▸ **TASK GOAL**: Please transcribe the data exactly as shown, skipping the images.
BEGIN
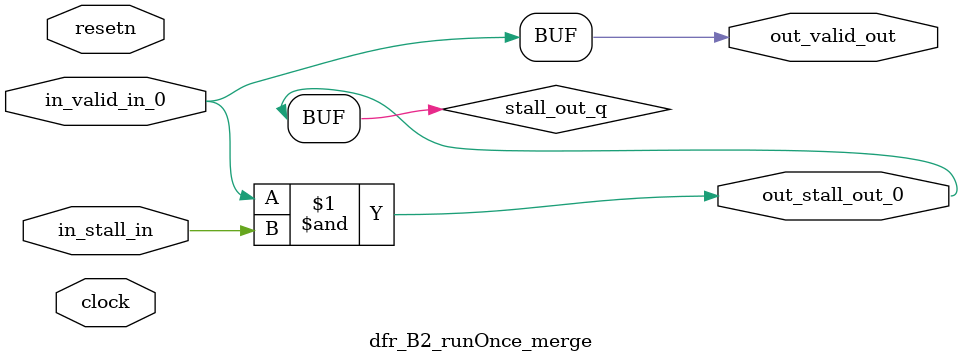
<source format=sv>



(* altera_attribute = "-name AUTO_SHIFT_REGISTER_RECOGNITION OFF; -name MESSAGE_DISABLE 10036; -name MESSAGE_DISABLE 10037; -name MESSAGE_DISABLE 14130; -name MESSAGE_DISABLE 14320; -name MESSAGE_DISABLE 15400; -name MESSAGE_DISABLE 14130; -name MESSAGE_DISABLE 10036; -name MESSAGE_DISABLE 12020; -name MESSAGE_DISABLE 12030; -name MESSAGE_DISABLE 12010; -name MESSAGE_DISABLE 12110; -name MESSAGE_DISABLE 14320; -name MESSAGE_DISABLE 13410; -name MESSAGE_DISABLE 113007; -name MESSAGE_DISABLE 10958" *)
module dfr_B2_runOnce_merge (
    input wire [0:0] in_stall_in,
    input wire [0:0] in_valid_in_0,
    output wire [0:0] out_stall_out_0,
    output wire [0:0] out_valid_out,
    input wire clock,
    input wire resetn
    );

    wire [0:0] stall_out_q;


    // stall_out(LOGICAL,6)
    assign stall_out_q = in_valid_in_0 & in_stall_in;

    // out_stall_out_0(GPOUT,4)
    assign out_stall_out_0 = stall_out_q;

    // out_valid_out(GPOUT,5)
    assign out_valid_out = in_valid_in_0;

endmodule

</source>
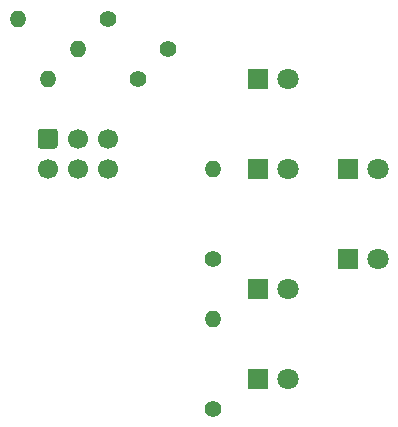
<source format=gtl>
G04 #@! TF.GenerationSoftware,KiCad,Pcbnew,5.1.10*
G04 #@! TF.CreationDate,2021-05-04T22:47:59+02:00*
G04 #@! TF.ProjectId,Signalsimulator,5369676e-616c-4736-996d-756c61746f72,rev?*
G04 #@! TF.SameCoordinates,Original*
G04 #@! TF.FileFunction,Copper,L1,Top*
G04 #@! TF.FilePolarity,Positive*
%FSLAX46Y46*%
G04 Gerber Fmt 4.6, Leading zero omitted, Abs format (unit mm)*
G04 Created by KiCad (PCBNEW 5.1.10) date 2021-05-04 22:47:59*
%MOMM*%
%LPD*%
G01*
G04 APERTURE LIST*
G04 #@! TA.AperFunction,ComponentPad*
%ADD10C,1.800000*%
G04 #@! TD*
G04 #@! TA.AperFunction,ComponentPad*
%ADD11R,1.800000X1.800000*%
G04 #@! TD*
G04 #@! TA.AperFunction,ComponentPad*
%ADD12O,1.400000X1.400000*%
G04 #@! TD*
G04 #@! TA.AperFunction,ComponentPad*
%ADD13C,1.400000*%
G04 #@! TD*
G04 #@! TA.AperFunction,ComponentPad*
%ADD14C,1.700000*%
G04 #@! TD*
G04 APERTURE END LIST*
D10*
X59690000Y-39370000D03*
D11*
X57150000Y-39370000D03*
X49530000Y-31750000D03*
D10*
X52070000Y-31750000D03*
X52070000Y-57150000D03*
D11*
X49530000Y-57150000D03*
X49530000Y-49530000D03*
D10*
X52070000Y-49530000D03*
X59690000Y-46990000D03*
D11*
X57150000Y-46990000D03*
X49530000Y-39370000D03*
D10*
X52070000Y-39370000D03*
D12*
X34290000Y-29210000D03*
D13*
X41910000Y-29210000D03*
X36830000Y-26670000D03*
D12*
X29210000Y-26670000D03*
D13*
X45720000Y-59690000D03*
D12*
X45720000Y-52070000D03*
X45720000Y-39370000D03*
D13*
X45720000Y-46990000D03*
D12*
X31750000Y-31750000D03*
D13*
X39370000Y-31750000D03*
G04 #@! TA.AperFunction,ComponentPad*
G36*
G01*
X31150000Y-35980000D02*
X32350000Y-35980000D01*
G75*
G02*
X32600000Y-36230000I0J-250000D01*
G01*
X32600000Y-37430000D01*
G75*
G02*
X32350000Y-37680000I-250000J0D01*
G01*
X31150000Y-37680000D01*
G75*
G02*
X30900000Y-37430000I0J250000D01*
G01*
X30900000Y-36230000D01*
G75*
G02*
X31150000Y-35980000I250000J0D01*
G01*
G37*
G04 #@! TD.AperFunction*
D14*
X34290000Y-36830000D03*
X36830000Y-36830000D03*
X31750000Y-39370000D03*
X34290000Y-39370000D03*
X36830000Y-39370000D03*
M02*

</source>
END
▸ **RESULT OF THE EXERCISE**:
<source format=sv>



(* altera_attribute = "-name AUTO_SHIFT_REGISTER_RECOGNITION OFF; -name MESSAGE_DISABLE 10036; -name MESSAGE_DISABLE 10037; -name MESSAGE_DISABLE 14130; -name MESSAGE_DISABLE 14320; -name MESSAGE_DISABLE 15400; -name MESSAGE_DISABLE 14130; -name MESSAGE_DISABLE 10036; -name MESSAGE_DISABLE 12020; -name MESSAGE_DISABLE 12030; -name MESSAGE_DISABLE 12010; -name MESSAGE_DISABLE 12110; -name MESSAGE_DISABLE 14320; -name MESSAGE_DISABLE 13410; -name MESSAGE_DISABLE 113007; -name MESSAGE_DISABLE 10958" *)
module dfr_B2_runOnce_merge (
    input wire [0:0] in_stall_in,
    input wire [0:0] in_valid_in_0,
    output wire [0:0] out_stall_out_0,
    output wire [0:0] out_valid_out,
    input wire clock,
    input wire resetn
    );

    wire [0:0] stall_out_q;


    // stall_out(LOGICAL,6)
    assign stall_out_q = in_valid_in_0 & in_stall_in;

    // out_stall_out_0(GPOUT,4)
    assign out_stall_out_0 = stall_out_q;

    // out_valid_out(GPOUT,5)
    assign out_valid_out = in_valid_in_0;

endmodule

</source>
<source format=gtl>
G04 #@! TF.GenerationSoftware,KiCad,Pcbnew,5.1.10*
G04 #@! TF.CreationDate,2021-05-04T22:47:59+02:00*
G04 #@! TF.ProjectId,Signalsimulator,5369676e-616c-4736-996d-756c61746f72,rev?*
G04 #@! TF.SameCoordinates,Original*
G04 #@! TF.FileFunction,Copper,L1,Top*
G04 #@! TF.FilePolarity,Positive*
%FSLAX46Y46*%
G04 Gerber Fmt 4.6, Leading zero omitted, Abs format (unit mm)*
G04 Created by KiCad (PCBNEW 5.1.10) date 2021-05-04 22:47:59*
%MOMM*%
%LPD*%
G01*
G04 APERTURE LIST*
G04 #@! TA.AperFunction,ComponentPad*
%ADD10C,1.800000*%
G04 #@! TD*
G04 #@! TA.AperFunction,ComponentPad*
%ADD11R,1.800000X1.800000*%
G04 #@! TD*
G04 #@! TA.AperFunction,ComponentPad*
%ADD12O,1.400000X1.400000*%
G04 #@! TD*
G04 #@! TA.AperFunction,ComponentPad*
%ADD13C,1.400000*%
G04 #@! TD*
G04 #@! TA.AperFunction,ComponentPad*
%ADD14C,1.700000*%
G04 #@! TD*
G04 APERTURE END LIST*
D10*
X59690000Y-39370000D03*
D11*
X57150000Y-39370000D03*
X49530000Y-31750000D03*
D10*
X52070000Y-31750000D03*
X52070000Y-57150000D03*
D11*
X49530000Y-57150000D03*
X49530000Y-49530000D03*
D10*
X52070000Y-49530000D03*
X59690000Y-46990000D03*
D11*
X57150000Y-46990000D03*
X49530000Y-39370000D03*
D10*
X52070000Y-39370000D03*
D12*
X34290000Y-29210000D03*
D13*
X41910000Y-29210000D03*
X36830000Y-26670000D03*
D12*
X29210000Y-26670000D03*
D13*
X45720000Y-59690000D03*
D12*
X45720000Y-52070000D03*
X45720000Y-39370000D03*
D13*
X45720000Y-46990000D03*
D12*
X31750000Y-31750000D03*
D13*
X39370000Y-31750000D03*
G04 #@! TA.AperFunction,ComponentPad*
G36*
G01*
X31150000Y-35980000D02*
X32350000Y-35980000D01*
G75*
G02*
X32600000Y-36230000I0J-250000D01*
G01*
X32600000Y-37430000D01*
G75*
G02*
X32350000Y-37680000I-250000J0D01*
G01*
X31150000Y-37680000D01*
G75*
G02*
X30900000Y-37430000I0J250000D01*
G01*
X30900000Y-36230000D01*
G75*
G02*
X31150000Y-35980000I250000J0D01*
G01*
G37*
G04 #@! TD.AperFunction*
D14*
X34290000Y-36830000D03*
X36830000Y-36830000D03*
X31750000Y-39370000D03*
X34290000Y-39370000D03*
X36830000Y-39370000D03*
M02*

</source>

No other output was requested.